2. Description Of The Prior Art
In the production of molded high resilience polyurethane foam products such as automotive seating, it is necessary to crush or otherwise open the cells of the foam as quickly as possible after molding the product in order to avoid shrinkage. If the cells are not opened, cooling and contraction of gases within the closed cells provides a pressure drop within the closed cells which is sufficient to allow atmospheric pressure acting on the exterior of the cell walls to at least partially collapse the cells to result in undesirable shrinking of the molded product. Opening of the cells also provides a desirable increase in resiliency which is of considerable value in producing cushiony articles such as automotive seating.

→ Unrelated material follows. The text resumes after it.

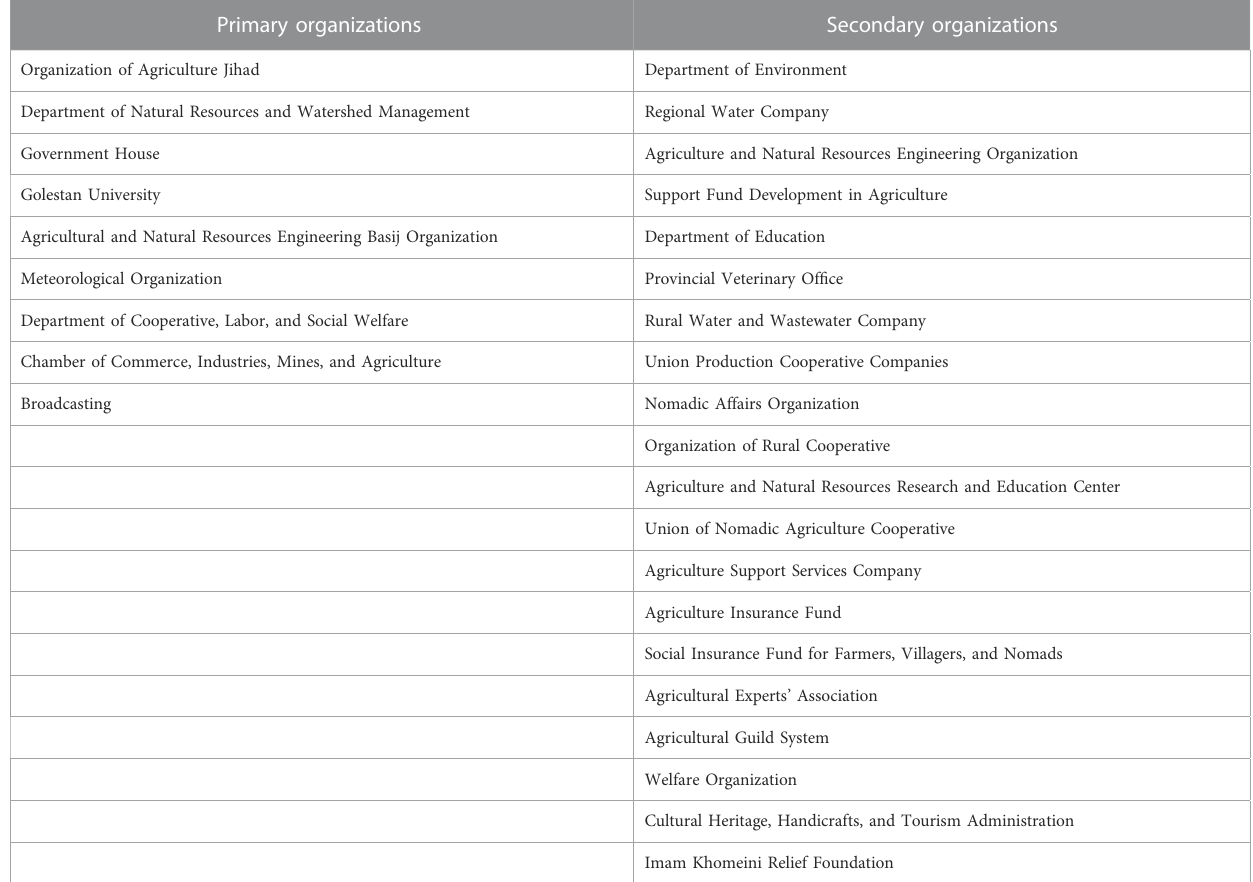
TABLE 7 Primary and secondary organizations in terms of participation in watershed management. Primary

A great deal of effort has been expended to devise ways and means for opening the cells of molded polyurethane foam products and several techniques are in current use. In each of the techniques currently employed, the molded foam product is removed from the mold and quickly subjected to the cell opening technique before the gases within the cell have had an opportunity to contract to the point of cell collapse and shrinkage.

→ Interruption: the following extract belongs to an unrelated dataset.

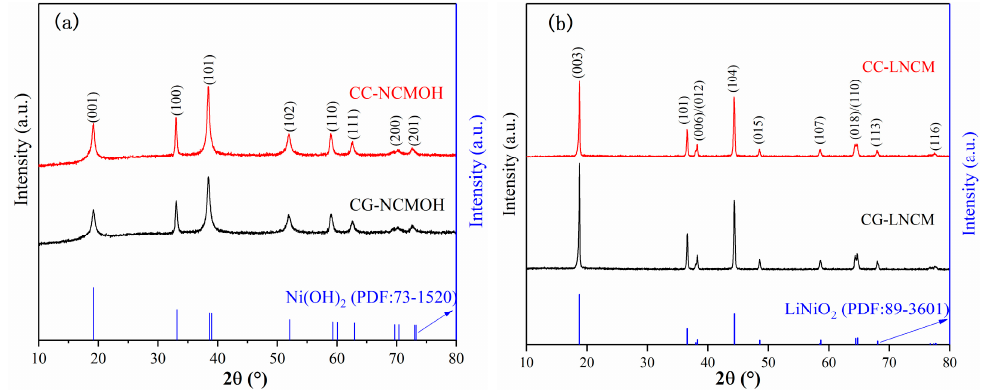
Figure 1. XRD pa tt erns of ( a ) CG-NCMOH and CC-NCMOH; ( b ) CG-LNCM and CC-LNCM. Figure 1. XRD patterns of ( a ) CG-NCMOH and CC-NCMOH; ( b ) CG-LNCM and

One technique being used is to remove the foam product from the mold and quickly spear it with a single-prong or multi-prong air tube and inject air at various locations within the foam product. The injected air is intended to maintain the foam structure and thus avoid shrinkage. Air injection is of limited effectiveness but is either labor-intensive or requires special machinery for injecting the air. It also frequently results in the tearing of the molded foam and in all cases punctures the outer skin of the product.
A much used practice involves removing the molded foam article from the mold and quickly subjecting it to roller crushing. While roller crushing is quite effective in improving the resiliency of the foam article, it is limited to use on articles that contain no three-dimensional reinforcing or support members, for example, automotive seating that contains molded-in steel frames. Vacuum crushing has also been employed with some success but requires special vacuum equipment and high energy costs to operate. As with roller crushing, vacuum crushing requires special handling in quickly removing the foam article from the mold, quickly placing it in a vacuum chamber, applying vacuum and then removing it from the chamber. Roller crushing requires extra rolling equipment and added energy costs to operate. All heretofore known systems also require the consumption of time to provide the bursting of cells.

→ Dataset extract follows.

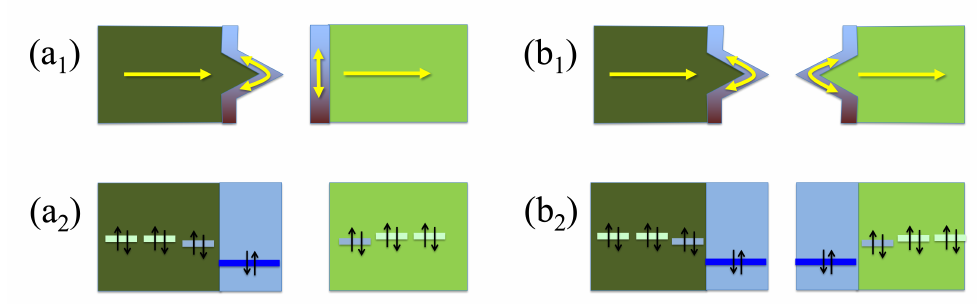
Figure 1. Schematic representation of the wedge–edge ( a ) and wedge–wedge ( b ) configurations. The top panels (1) show a physical representation of electrons flowing through 2D layers due to a bias voltage or a temperature gradient and the electrons on the edge states, which do not couple to the former when their group velocity is perpendicular; the bottom panels (2) show the corresponding levels of the tight-binding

All mechanical crushing or cell opening techniques employ the application of either an external or an internal force to cause the internal cell pressure to exceed that which the cell windows can contain resulting in window rupture and an effective open cell structure. More specifically, the pressure differential of a specific cell and its environment, i.e., nearest neighbors, is responsible for cell window blowout. The known and commonly used mechanical cell opening techniques of roller crushing, vacuum crushing or air injection all function in this manner and in all cases the technique is employed after demold of the high resilience part.
U.S. Pat. No. 4,285,893 discloses the use of vacuum to burst the cells of a cellular molded product while it is still in the mold to avoid the need for handling the molded product, i.e., removing it from the mold and transferring it to a vacuum chamber for bursting cells. However, the process of the patent requires special vacuum equipment, specially constructed molds and increased energy consumption for operating the vacuum system. Most significantly, the process of the patent retains the molded product within the mold to complete polymerization. i.e., 2 to 5 minutes after the completion of foaming before applying vacuum and thus completely misses the critical time window utilized by this invention for bursting the cells while the product is still in the mold. The process of the patent merely involves the carrying out of the usual well-known vacuum cell bursting technique but applies the vacuum to the molded product while it is still in the closed mold.
No prior art is currently known teaching the utilization of the critical time window discovered by this invention for bursting cells by exposing the molded product to atmospheric pressure at a time when the polyurethane has cured sufficiently to avoid collapse of the cells but has not cured and cooled to the extent that the pressure of gases contained within the cells is not sufficient to burst the cell walls upon exposure to atmospheric pressure.